As we planned the event as a family, I thought about the purpose of our weekend in a specific way. Thanks to Priya Parker and her book, The Art of Gathering: How We Meet and Why It Matters, I no longer take gatherings as lightly as I used to, and I like to be intentional about how we meet and gather. (Give this book a read even if the only kind of gatherings you host are friends over for dinner!)
When you are clear on why you are getting together, it helps make decisions on everything about your event from the menu, the guests, the activities.

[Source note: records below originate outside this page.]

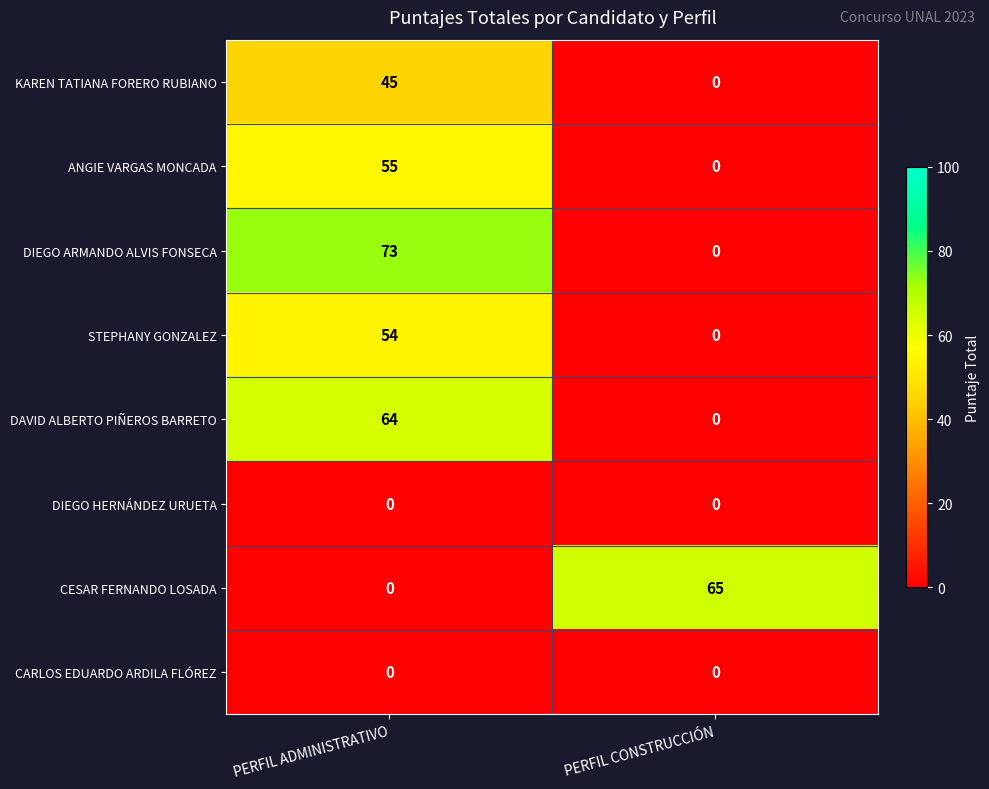

Reading right to left, what are all the values shown in this chart?

KAREN TATIANA FORERO RUBIANO: 0	45
ANGIE VARGAS MONCADA: 0	55
DIEGO ARMANDO ALVIS FONSECA: 0	73
STEPHANY GONZALEZ: 0	54
DAVID ALBERTO PIÑEROS BARRETO: 0	64
DIEGO HERNÁNDEZ URUETA: 0	0
CESAR FERNANDO LOSADA: 65	0
CARLOS EDUARDO ARDILA FLÓREZ: 0	0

For us, I wanted to be sure to tell the story of my father – one of a life of adventure and risks and constant movement, reinvention. It’s, of course, a story of many layers told from many perspectives throughout the chapters and interests of his life. So the purpose also drove who we would invite to speak, that we would have live music, what the program would say, what photos would go in the slideshow. It also set the foundation for little details like the toast. My dad wasn’t a drinker but he always ordered coke with a lemon wedge. So we had the staff serve coke with lemon during the speeches.

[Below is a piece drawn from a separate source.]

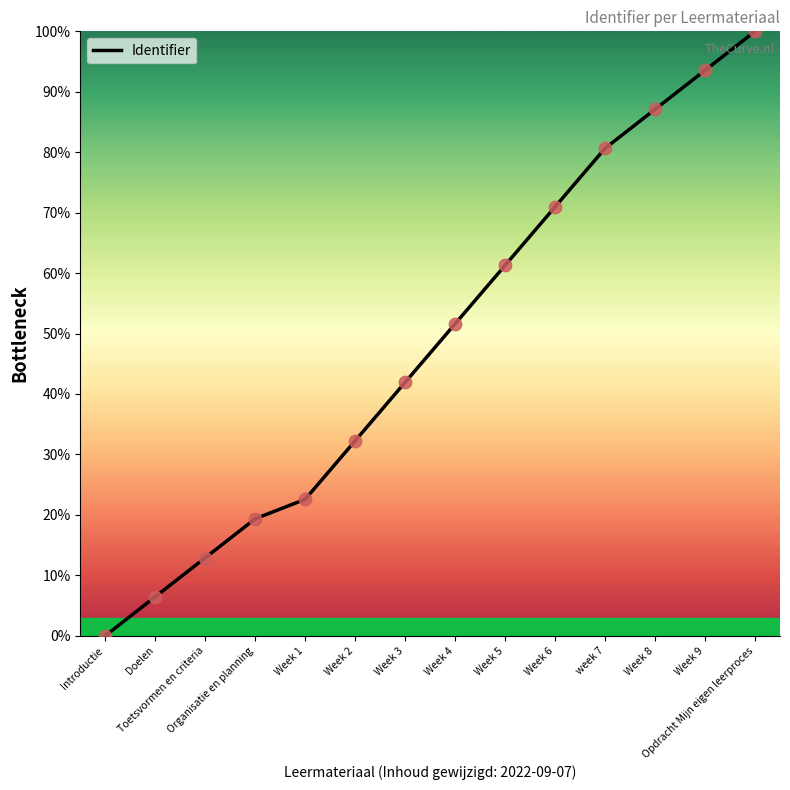

What is the greatest value displayed?

100.0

When the party started, friends and family from over the years began to file in and share their own favorite When the party started, friends and family from over the years began to file in and share their own favorite memories. The speeches began and my dad’s story came to life (pardon the irony), told through the lens of a sibling, a fellow golfer, an employee, a daughter, a childhood friend, a stepdaughter. And the threads wove through every story.
Your life’s edit
Back up to when his cancer took a turn for the worse in April of 2020, I flew down to Florida and met up with my brother to move my dad up to Boston to be with family. As we left Palm Beach Gardens and turned onto the I-95 North on-ramp, marking the start of a three-day road trip, I lightly said, “Here we go! The next chapter.” and my dad said “The final chapter.”
Some might call it a funeral, a life celebration, or a memorial. Many say it’s important to gather and remember together because it gives “closure.” I certainly found it therapeutic but to me, the process felt more like we were the production team giving his story the final edit. There will be no more footage and therefore we work with what we have.
Yours and my personal story are continually evolving. Much of it is a product of our circumstances, but we get to decide how the story unfolds and how it gets told. It’s our choice.
In a Breaking Trail podcast interview with Celeste Mergens, founder of Days for Girls International (which will go live October 11), Celeste told the story of a hungry five-year old (her) living in poverty without shoes. The glint of a shiny rhinestone-encrusted collar on a dog caught her eye and drew her attention to the woman walking the dog holding a half-eaten apple in her manicured hand. She then casually threw the apple away. Celeste stared longingly at the trash wondering how she might be able to retrieve the apple without falling into the barrel. The woman stared down at her and scolded her asking where her shoes were. That’s when Celeste decided this isn’t how she would be seen, as a poor, dirty, and hungry child, and she puffed up and responded “I’m toughening up my feet.”
What a useful story from a young child.
In his book Useful Belief: Because It’s Better Than Positive Thinking, Chris Helder gives some great ideas on how to shift beliefs that don’t serve us into …. Well, you guessed it: Useful beliefs. This is what Celeste did. She chose not to be the girl without shoes. Instead, she was the girl toughening her feet. That’s a useful shift.
Someone Else (capitalization intentional; some sort of higher power.) decides how our story ends. Someone else tells our story after we’re gone. But, while we are still here, we still have creative control. Which made me ponder how I want to be and what I want to do that influences that story.